Using the library in threaded environments¶
Network namespaces¶
To run a separate socket in one network namespace while keeping the Python process in another namespace, the library follows these steps:
Spawn a child process.
Execute netns.setns() in the child.
Create a socket.
Send the file descriptor back to the parent using socket.send_fds().
Terminate the child process.
Create a socket in the parent using socket(fileno=...).
As a result, the parent process obtains a socket belonging to another network namespace. However, it can be used natively like any other socket, both synchronously and asynchronously.
Starting a child process: os.fork()¶
By default, pyroute2 uses os.fork() to create the child process. In multithreaded environments, os.fork() does not recreate threads; the child process continues only from the thread where os.fork() was called. This can leave the garbage collector in a corrupted state.
While this is generally not an issue -- since the socket creation routine stops the garbage collector, and does not rely on shared data -- there is still some risk.

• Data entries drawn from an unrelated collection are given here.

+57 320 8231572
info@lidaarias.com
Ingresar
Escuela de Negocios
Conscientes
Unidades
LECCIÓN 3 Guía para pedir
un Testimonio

To address this, pyroute2 provides a configuration option: config.child_process_mode. The default value is "fork", but you can change it to "mp" to use the multiprocessing module for creating and managing the child process.
Starting a child process: multiprocessing¶
The multiprocessing module may or may not rely on os.fork(), depending on the method set via multiprocessing.set_start_method(). In Python versions earlier than 3.14, the default method is "fork", but starting from Python 3.14, the default is "spawn".
Using "spawn" is safer but significantly slower. Additionally, "spawn" introduces limitations due to pickling:
The target function and its arguments must be pickleable.
Passing lambda functions as the target is not possible.
The libc instance cannot be passed to the child process.
Since pyroute2 does not manage the multiprocessing start method, the start method cannot be configured via config.child_process_mode. If you set config.child_process_mode to "mp", and need to explicitly specify the start method, you must call multiprocessing.set_start_method() manually elsewhere in your program.
Threading and asyncio¶
An asyncio event loop can only run in the thread where it was started. In a multithreaded environment, the library creates a local event loop and a local netlink socket for each thread that accesses the object. While this approach is safe, it complicates object termination. Although an event loop can be stopped from another thread, it cannot be closed.
The best solution is to call close() in every thread where you call bind().